Worldwide Tissue Ablation Market by Type:Radiofrequency Ablation Ultrasound Ablation Laser-Based Ablation Irreversible Electroporation Cryoablation Devices Microwaves Ablation Hydrothermal Ablation External Beam Radiation Therapy (EBRT)

Table of Content1 Report Overview1.1 Product Definition and Scope1.2 PEST (Political, Economic, Social and Technological) Analysis of Tissue Ablation Market2 Market Trends and Competitive Landscape3 Segmentation of Tissue Ablation Market by Types4 Segmentation of Tissue Ablation Market by End-Users5 Market Analysis by Major Regions6 Product Commodity of Tissue Ablation Market in Major Countries7 North America Tissue Ablation Landscape Analysis8 Europe Tissue Ablation Landscape Analysis9 Asia Pacific Tissue Ablation Landscape Analysis10 Latin America, Middle East & Africa Tissue Ablation Landscape Analysis 11 Major Players Profile

This Tissue Ablation market report also includes specific sections by application and type. These market variables include, for example, the evolving needs of clients in diverse regions such as East Asia, North America, Latin America, and the Middle East and Africa, among others. The classification to drivers is depicted by a systematic evaluation of the controls, which also allows for key arranging. In addition, insights into the opinions of market experts have been used to gain a better picture of the overall market. To examine critical information and insight from the partnerships with a specific purpose in mind, equipment and programming exploration arrangements are used. This specific Tissue Ablation market report, also known as the global report, includes a broad analysis of the market in several regions of North America, Latin America, Asia Pacific, the Middle East & Africa, and Europe. The study includes details such as current market trends, past performance, and future prospects. Its an inside and out report in this sense.

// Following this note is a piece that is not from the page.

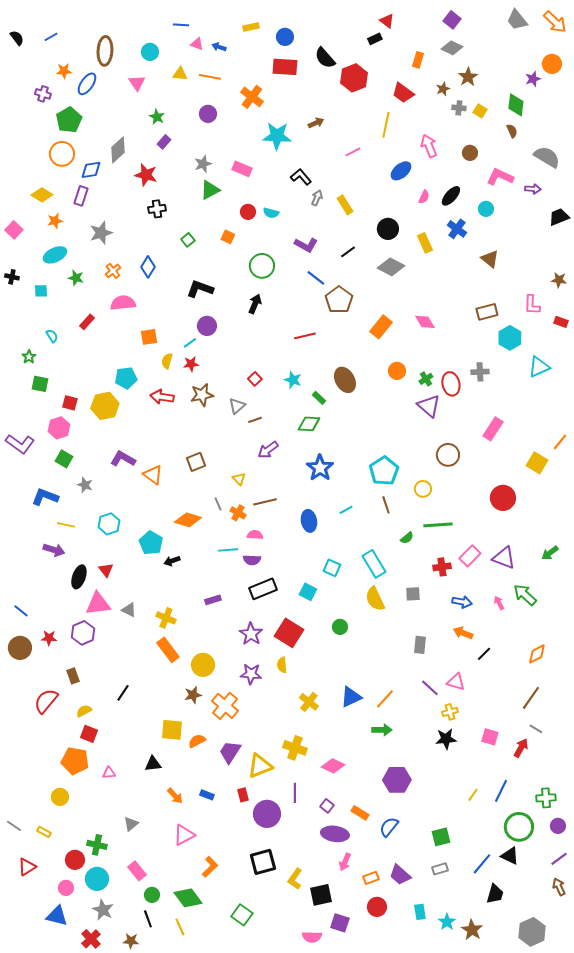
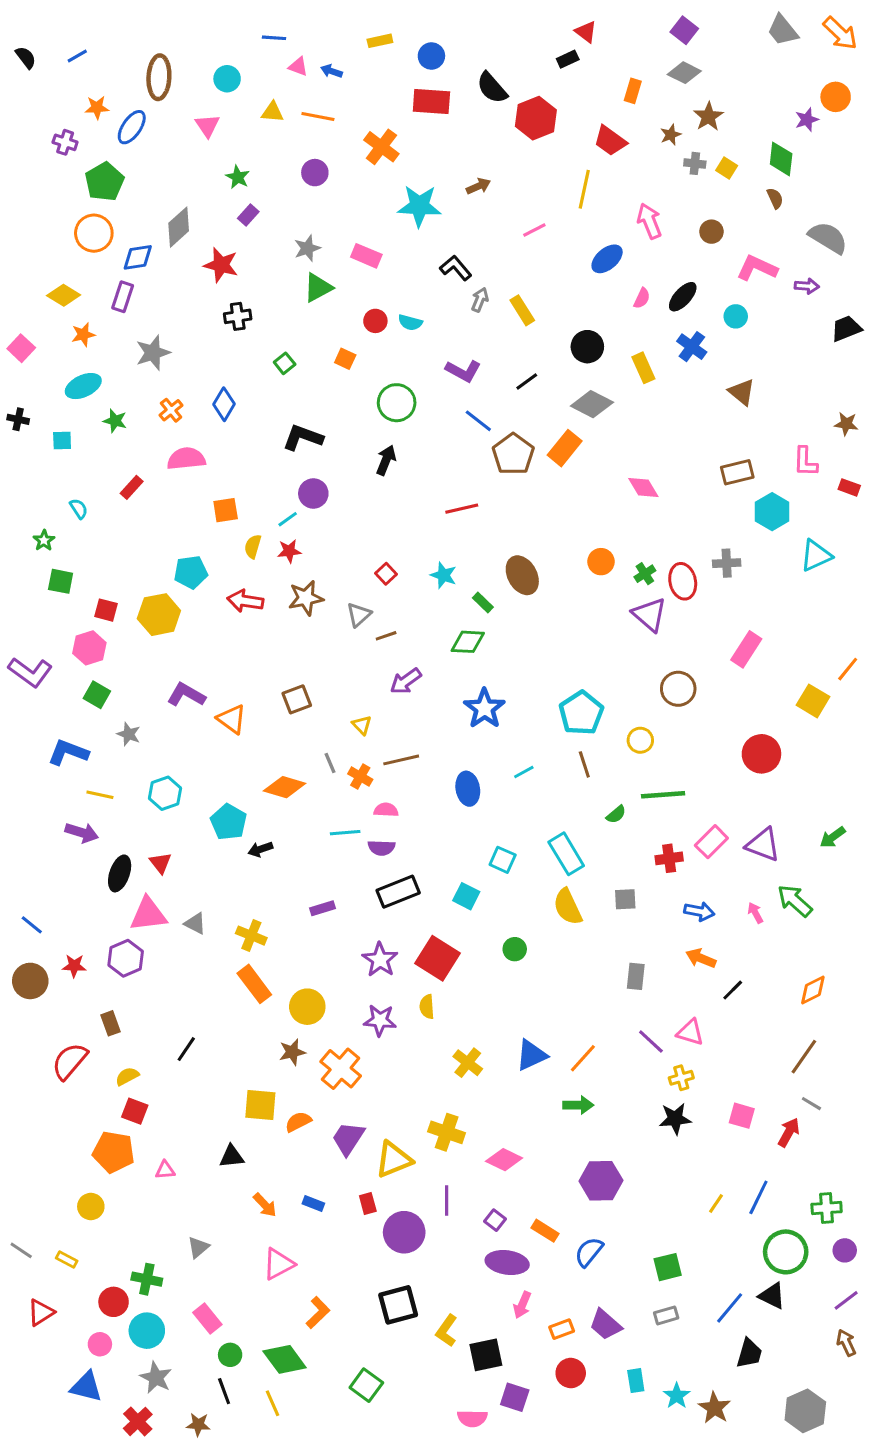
orange rectangle: (381, 327) -> (565, 448), moved

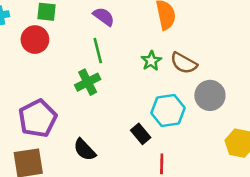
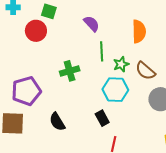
green line: (98, 51) -> (102, 51), moved
cyan hexagon: (168, 110) -> (115, 90), moved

Tissue Ablation Market Intended Audience: Tissue Ablation manufacturers Tissue Ablation traders, distributors, and suppliers Tissue Ablation industry associations Product managers, Tissue Ablation industry administrator, C-level executives of the industries Market Research and consulting firms

The significant findings mentioned in this global Tissue Ablation market research analysis are obtained from different trustworthy sources. Every minute detail about market scenario and business strategies are provided in this market report. With the help of significant data provided in this market report is greatly help new entrants to get overall idea about market strategies. Market data provided here is of great use as it forecasts future productivity and helps in business related decision making. This comprehensive Tissue Ablation market analysis gives precise data about market constraints, segment analysis, region wise market size, competitive landscape and growth factors. It also forecasts the global market scenario for the period 2021-2027.